After a quick search of the internet concerning the odds of rolling the dice and getting a 7, I found there are 30 ways to lose and 6 ways to win. I know something else about the roll of the dice, I’ve seen many men lose their paychecks trying to beat the odds.
The odds when rolling dice are good compared to the odds associated with random chance and the human DNA or the creation of the universe. The odds of 3 billion randomly arranged base-pairs matching human DNA is about the same as drawing the ace of spades one billion times in a row from randomly shuffled decks of cards (Dr.

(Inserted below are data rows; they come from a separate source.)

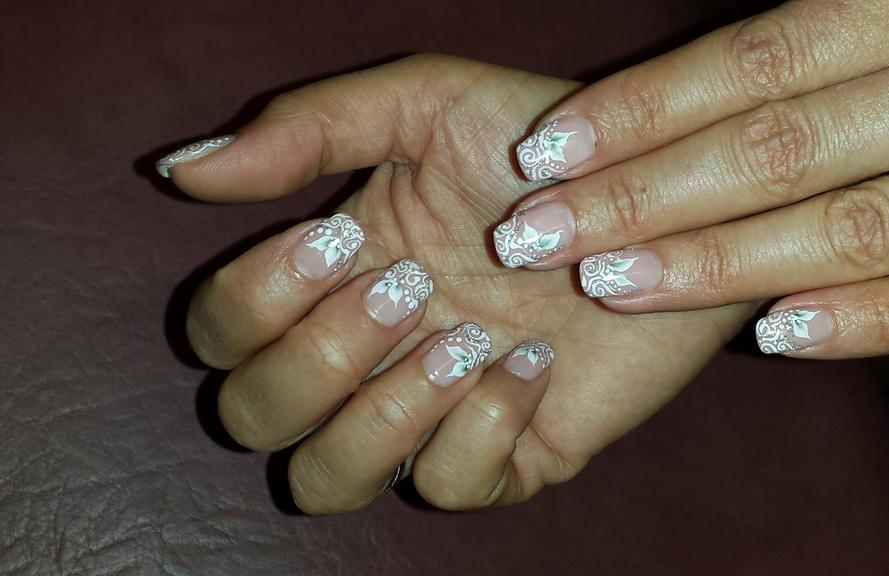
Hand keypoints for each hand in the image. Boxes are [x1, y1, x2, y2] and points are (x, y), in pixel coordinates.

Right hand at [162, 55, 753, 512]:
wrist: (662, 197)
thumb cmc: (543, 150)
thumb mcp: (425, 107)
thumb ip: (306, 130)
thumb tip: (182, 173)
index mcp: (330, 278)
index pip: (221, 332)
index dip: (258, 299)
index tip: (346, 237)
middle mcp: (365, 357)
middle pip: (253, 417)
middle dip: (319, 357)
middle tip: (410, 286)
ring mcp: (432, 413)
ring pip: (327, 482)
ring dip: (383, 413)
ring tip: (465, 339)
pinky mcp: (508, 453)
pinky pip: (449, 488)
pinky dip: (485, 430)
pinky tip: (534, 364)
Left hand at [493, 0, 888, 357]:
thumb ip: (832, 7)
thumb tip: (705, 67)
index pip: (751, 63)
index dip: (641, 111)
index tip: (547, 151)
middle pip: (774, 151)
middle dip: (643, 199)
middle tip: (539, 234)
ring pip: (847, 231)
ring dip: (719, 266)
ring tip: (611, 287)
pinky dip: (867, 323)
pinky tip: (774, 338)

Robert L. Piccioni, Ph.D., Physics from Stanford).
In the Origin of Cellular Life (Dr. Harold Morowitz, a physicist from Yale), declared that the odds for any kind of spontaneous generation of life from a combination of the standard life building blocks are one chance in 10E100000000000 (1 followed by 100,000,000,000 zeros).
I believe the intricate design of humans and the universe dictates a need for something more than a roll of the dice or random chance; furthermore, I’m in the good company of people like Antony Flew.
Before he died, Flew, an English philosopher, had rejected atheism and embraced the concept of intelligent design. This doesn’t mean that Flew embraced traditional Christianity; however, he did believe in God as First Cause of the universe. Flew’s position was a form of Deism (the belief in a God who creates but then removed himself from creation), rather than theism.
When I look at nature, I see more than what Flew saw: I see the fingerprints of God everywhere. The seemingly sudden appearance of birds and butterflies is a good example. With the flutter of their wings they migrate thousands of miles to unknown territories and then return to my feeders in the Spring.
If according to evolution, the human species is more highly evolved, why do we need a map, a compass, or a GPS to get to where we are going, but the much less evolved species can just do it?
For many people, evolution is THE answer when they consider the creation of the world and the origin of the species. I disagree. The evolutionary argument is much more theory than it is fact.
Having said this, I know that my position is much more faith than it is fact. Then again, a fact is something that is “observable.” And, since no one was there when it all began, isn’t faith an essential?